HPV 56 w wyniku testu HPV DNA: jak postępować dalej? [Porada eksperta]
Cytologię robiłam pół roku temu - nic nie wykazała. Byłam ponownie u innego ginekologa 6 miesięcy później, ponieważ miałam 3 malutkie brodawki w okolicy wejścia do pochwy. Ginekolog stwierdziła, że to kłykciny kończyste, przepisała Condyline, które wypaliły bardzo ładnie brodawki, ale nigdzie nie zostałam skierowana na badania/testy. Sama wykonałam testy DNA HPV i wyszło, że mam HPV 56 (wysokie ryzyko onkologiczne), a za kłykciny odpowiada przecież typ 6 i 11, czyli niskiego ryzyka onkologocznego. Nie rozumiem tego. Co powinnam zrobić? Mam udać się na kolposkopię? Czy mogę dalej uprawiać seks? Czy zachować wstrzemięźliwość? Nie chcę nikogo zarazić. W jaki sposób doprowadzić do regresji wirusa?

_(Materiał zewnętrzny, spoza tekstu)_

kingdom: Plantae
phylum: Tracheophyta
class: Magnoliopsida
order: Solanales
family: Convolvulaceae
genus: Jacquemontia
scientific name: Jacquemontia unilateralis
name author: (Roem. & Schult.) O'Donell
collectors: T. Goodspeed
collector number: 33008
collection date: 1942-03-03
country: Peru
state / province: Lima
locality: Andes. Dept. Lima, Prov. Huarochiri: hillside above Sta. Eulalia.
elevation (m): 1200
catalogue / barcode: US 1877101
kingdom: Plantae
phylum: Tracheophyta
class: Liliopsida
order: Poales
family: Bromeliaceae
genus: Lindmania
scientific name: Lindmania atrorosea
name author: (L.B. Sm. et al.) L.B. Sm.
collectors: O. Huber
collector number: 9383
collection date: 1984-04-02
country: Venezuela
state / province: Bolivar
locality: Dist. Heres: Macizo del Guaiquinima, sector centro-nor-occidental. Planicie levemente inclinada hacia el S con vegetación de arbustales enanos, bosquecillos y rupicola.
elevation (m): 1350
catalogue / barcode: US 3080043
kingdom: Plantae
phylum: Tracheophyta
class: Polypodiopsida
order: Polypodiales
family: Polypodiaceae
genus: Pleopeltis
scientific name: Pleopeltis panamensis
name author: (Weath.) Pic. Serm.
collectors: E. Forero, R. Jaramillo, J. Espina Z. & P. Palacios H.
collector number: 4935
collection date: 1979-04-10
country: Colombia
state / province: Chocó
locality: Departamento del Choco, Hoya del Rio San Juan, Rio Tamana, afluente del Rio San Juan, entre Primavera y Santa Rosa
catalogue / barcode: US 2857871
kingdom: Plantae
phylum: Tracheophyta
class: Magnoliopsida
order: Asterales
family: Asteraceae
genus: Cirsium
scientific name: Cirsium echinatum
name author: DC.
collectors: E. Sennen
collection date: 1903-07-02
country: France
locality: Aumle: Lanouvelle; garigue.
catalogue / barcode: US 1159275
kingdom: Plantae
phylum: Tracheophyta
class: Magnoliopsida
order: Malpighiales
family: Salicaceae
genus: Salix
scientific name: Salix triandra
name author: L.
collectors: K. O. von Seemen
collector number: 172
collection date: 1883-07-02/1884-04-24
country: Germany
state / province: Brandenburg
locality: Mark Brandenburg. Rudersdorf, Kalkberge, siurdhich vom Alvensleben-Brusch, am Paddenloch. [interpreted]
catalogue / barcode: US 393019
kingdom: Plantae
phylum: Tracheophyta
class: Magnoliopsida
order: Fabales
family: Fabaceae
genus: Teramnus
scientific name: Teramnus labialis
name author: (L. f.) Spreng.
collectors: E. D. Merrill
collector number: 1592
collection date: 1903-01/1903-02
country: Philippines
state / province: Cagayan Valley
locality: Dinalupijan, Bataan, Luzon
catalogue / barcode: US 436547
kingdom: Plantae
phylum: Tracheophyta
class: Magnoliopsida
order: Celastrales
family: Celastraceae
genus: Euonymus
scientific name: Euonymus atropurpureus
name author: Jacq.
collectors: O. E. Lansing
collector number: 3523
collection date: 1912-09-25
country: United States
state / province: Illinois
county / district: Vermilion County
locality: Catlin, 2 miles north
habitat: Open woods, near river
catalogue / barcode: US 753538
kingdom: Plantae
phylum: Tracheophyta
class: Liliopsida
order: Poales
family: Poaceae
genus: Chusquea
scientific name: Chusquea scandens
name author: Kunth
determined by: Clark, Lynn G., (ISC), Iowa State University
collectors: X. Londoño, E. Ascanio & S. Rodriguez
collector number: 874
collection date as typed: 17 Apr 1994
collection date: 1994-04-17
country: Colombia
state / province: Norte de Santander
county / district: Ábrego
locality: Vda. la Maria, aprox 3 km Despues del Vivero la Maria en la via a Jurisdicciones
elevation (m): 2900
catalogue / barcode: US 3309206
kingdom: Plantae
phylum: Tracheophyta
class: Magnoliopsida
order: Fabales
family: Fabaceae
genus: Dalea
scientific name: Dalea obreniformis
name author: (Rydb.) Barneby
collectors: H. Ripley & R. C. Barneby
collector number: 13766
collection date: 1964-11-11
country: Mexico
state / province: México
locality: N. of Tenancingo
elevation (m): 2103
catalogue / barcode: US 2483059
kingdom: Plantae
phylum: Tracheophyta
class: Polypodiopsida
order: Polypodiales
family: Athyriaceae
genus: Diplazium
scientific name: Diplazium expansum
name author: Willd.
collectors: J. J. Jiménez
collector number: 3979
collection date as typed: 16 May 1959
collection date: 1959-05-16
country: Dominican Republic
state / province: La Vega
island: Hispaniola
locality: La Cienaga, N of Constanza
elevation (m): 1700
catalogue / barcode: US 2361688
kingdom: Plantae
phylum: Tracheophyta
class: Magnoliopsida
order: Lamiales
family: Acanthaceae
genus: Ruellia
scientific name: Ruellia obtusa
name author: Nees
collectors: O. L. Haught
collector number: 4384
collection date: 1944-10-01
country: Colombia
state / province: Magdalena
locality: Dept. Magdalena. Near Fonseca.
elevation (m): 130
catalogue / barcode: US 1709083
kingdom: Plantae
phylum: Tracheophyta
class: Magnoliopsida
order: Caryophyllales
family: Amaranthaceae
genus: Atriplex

Typów wirusa HPV jest około 200, testy HPV DNA nie wykrywają wszystkich typów, wykrywają tylko określoną liczbę typów onkogennych (14, 19 lub 37). Nie można wykluczyć, że obecne są inne typy wirusa niż te, które dany typ wykrył. Ginekolog nie ocenia cytologii tylko cytolog. Cytolog ocenia wygląd komórek w rozmazie. Zakażenie HPV nie jest jednoznaczne ze złym wynikiem cytologii i w rozmazie mogą znajdować się jedynie prawidłowe komórki. Nie mniej jednak, dla potwierdzenia, zaleca się wykonanie kolposkopii. Nie ma skutecznego leczenia zakażenia wirusem HPV. Przebieg zakażenia jest różny i nie do przewidzenia. Wirus może przez wiele lat pozostawać w formie utajonej, nie dawać żadnych objawów i pozostawać bez wpływu na zmiany w komórkach. Może po jakimś czasie samoistnie się eliminować lub powodować zmiany w komórkach. Jedynym sposobem zmniejszającym ryzyko zakażenia jest współżycie z użyciem prezerwatywy.
Pamiętaj, że odpowiedź naszego eksperta ma charakter informacyjny i nie zastąpi wizyty u lekarza.